> WRITTEN TASK
Repeat the lines below verbatim, starting at the first line and ending at the line that contains "text Nous avons", both included. Omit the pictures.

> ENTRIES PROVIDED
....
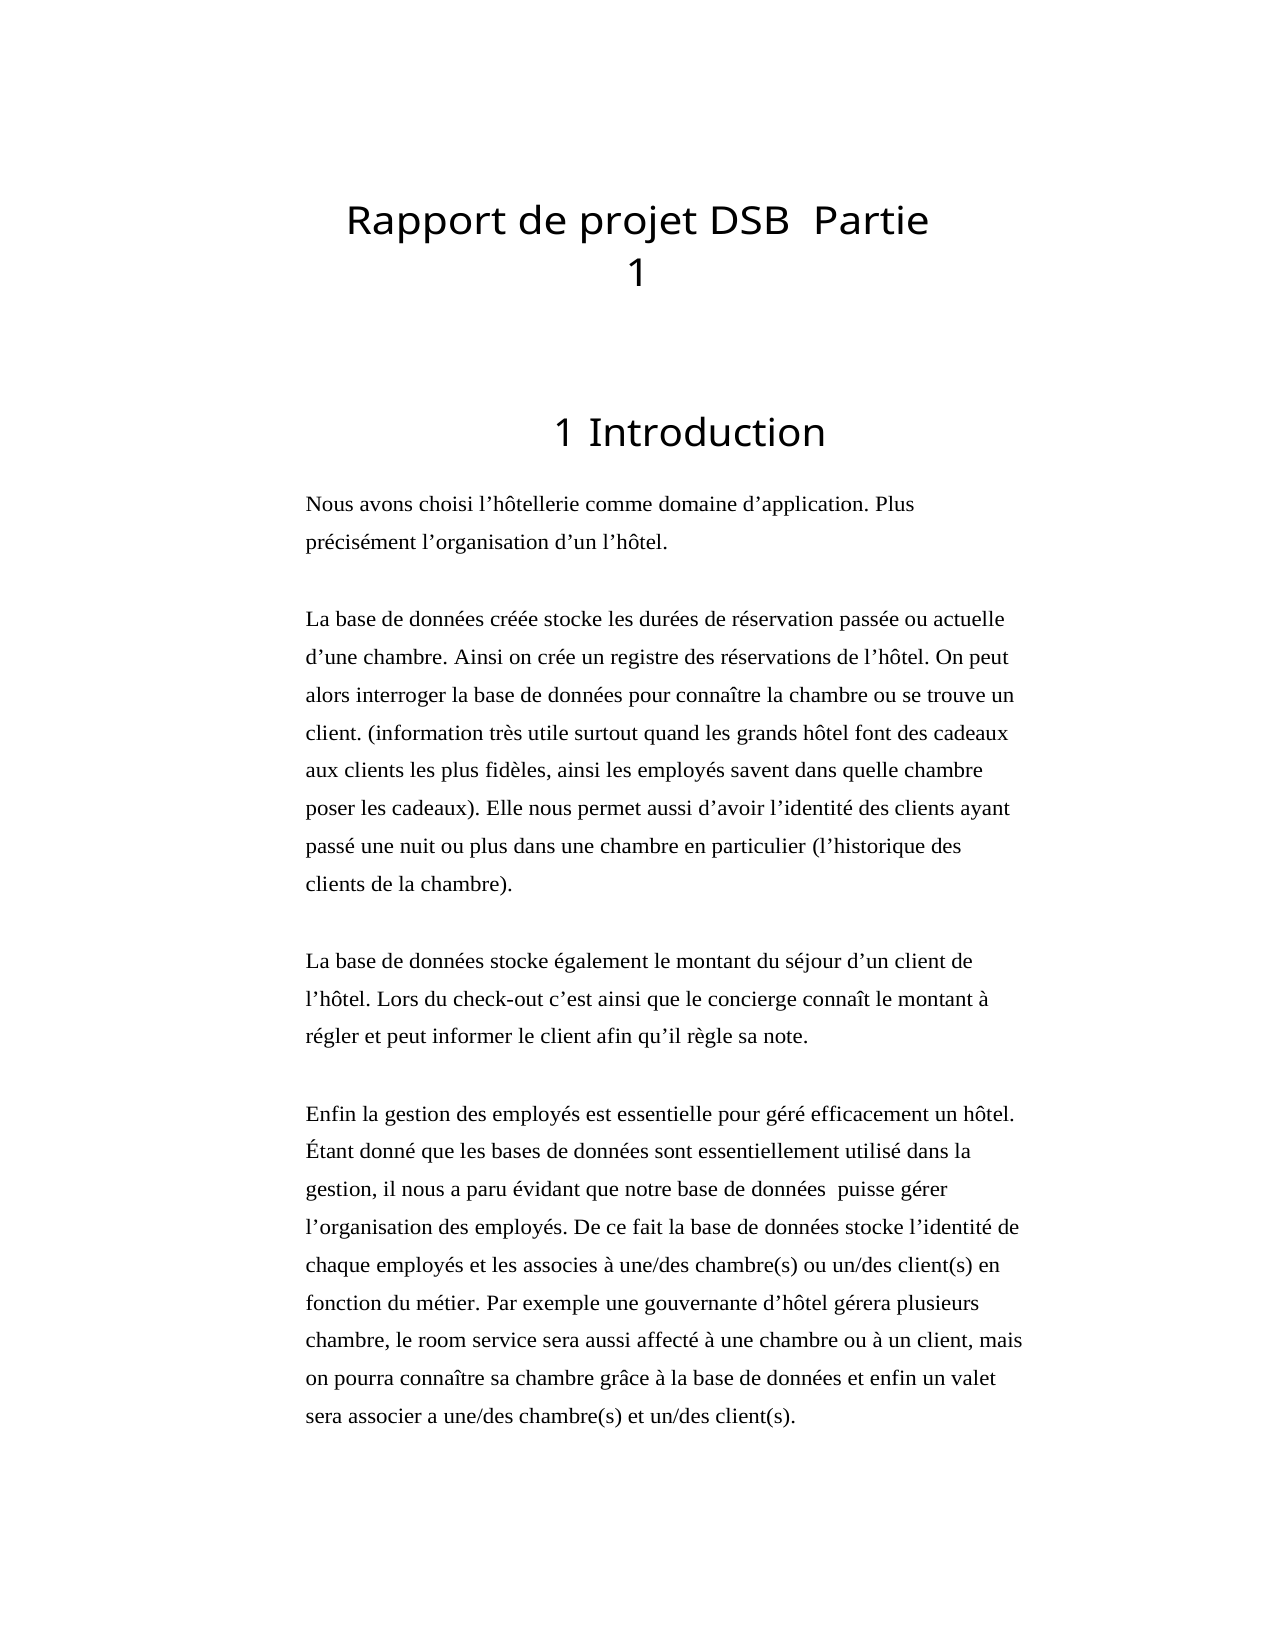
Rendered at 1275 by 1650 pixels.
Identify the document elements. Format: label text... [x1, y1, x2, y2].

text Enfin la gestion des employés est essentielle pour géré efficacement un hôtel. Étant donné que les bases de données sont essentiellement utilisé dans la gestion, il nous a paru évidant que notre base de données puisse gérer l’organisation des employés. De ce fait la base de données stocke l’identité de chaque employés et les associes à une/des chambre(s) ou un/des client(s) en fonction du métier. Par exemple une gouvernante d’hôtel gérera plusieurs chambre, le room service sera aussi affecté à une chambre ou à un client, mais on pourra connaître sa chambre grâce à la base de données et enfin un valet sera associer a une/des chambre(s) et un/des client(s). [305, 1101, 1026, 1428]
subtitle Rapport de projet DSB Partie 1 [334, 193, 941, 298]
text La base de données stocke également le montant du séjour d’un client de l’hôtel. Lors du check-out c’est ainsi que le concierge connaît le montant à régler et peut informer le client afin qu’il règle sa note. [305, 948, 1026, 1049]
text Nous avons choisi l’hôtellerie comme domaine d’application. Plus précisément l’organisation d’un l’hôtel. [305, 491, 1026, 554]
text La base de données créée stocke les durées de réservation passée ou actuelle d’une chambre. Ainsi on crée un registre des réservations de l’hôtel. On peut alors interroger la base de données pour connaître la chambre ou se trouve un client. (information très utile surtout quand les grands hôtel font des cadeaux aux clients les plus fidèles, ainsi les employés savent dans quelle chambre poser les cadeaux). Elle nous permet aussi d’avoir l’identité des clients ayant passé une nuit ou plus dans une chambre en particulier (l’historique des clients de la chambre). [305, 606, 1026, 896]
subtitle Introduction [284, 405, 1096, 458]
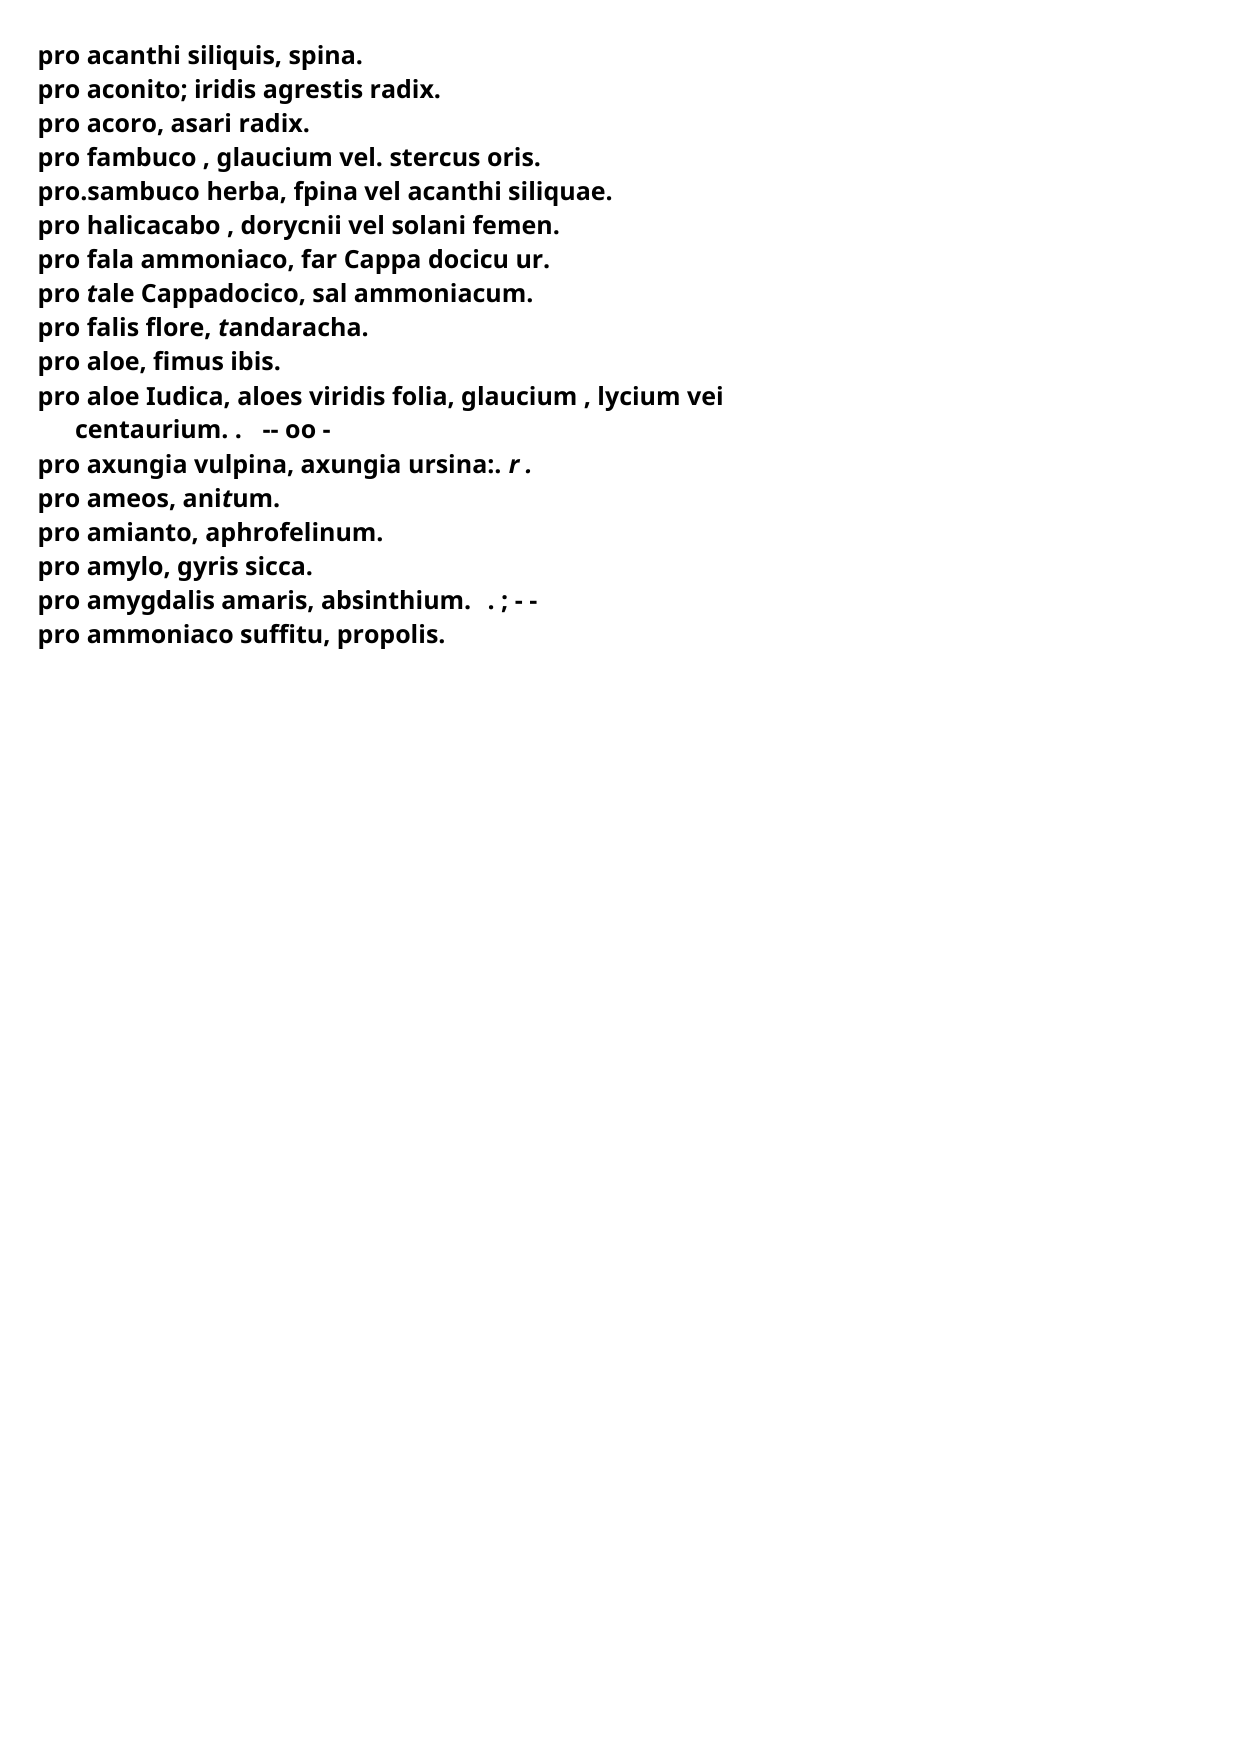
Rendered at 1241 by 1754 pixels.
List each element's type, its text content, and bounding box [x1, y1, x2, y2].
....
> COMPLETE ANSWER
Rendered at 1275 by 1650 pixels.
Identify the document elements. Format: label text... [x1, y1, x2, y2].

text Enfin la gestion des employés est essentielle pour géré efficacement un hôtel. Étant donné que les bases de données sont essentiellement utilisé dans la gestion, il nous a paru évidant que notre base de données puisse gérer l’organisation des employés. De ce fait la base de données stocke l’identité de chaque employés et les associes à une/des chambre(s) ou un/des client(s) en fonction du métier. Par exemple une gouvernante d’hôtel gérera plusieurs chambre, le room service sera aussi affecté à une chambre ou à un client, mais on pourra connaître sa chambre grâce à la base de données et enfin un valet sera associer a une/des chambre(s) et un/des client(s). [305, 1101, 1026, 1428]
subtitle Rapport de projet DSB Partie 1 [334, 193, 941, 298]
text La base de données stocke également le montant du séjour d’un client de l’hôtel. Lors du check-out c’est ainsi que le concierge connaît le montant à régler et peut informer le client afin qu’il règle sa note. [305, 948, 1026, 1049]
text Nous avons choisi l’hôtellerie comme domaine d’application. Plus précisément l’organisation d’un l’hôtel. [305, 491, 1026, 554]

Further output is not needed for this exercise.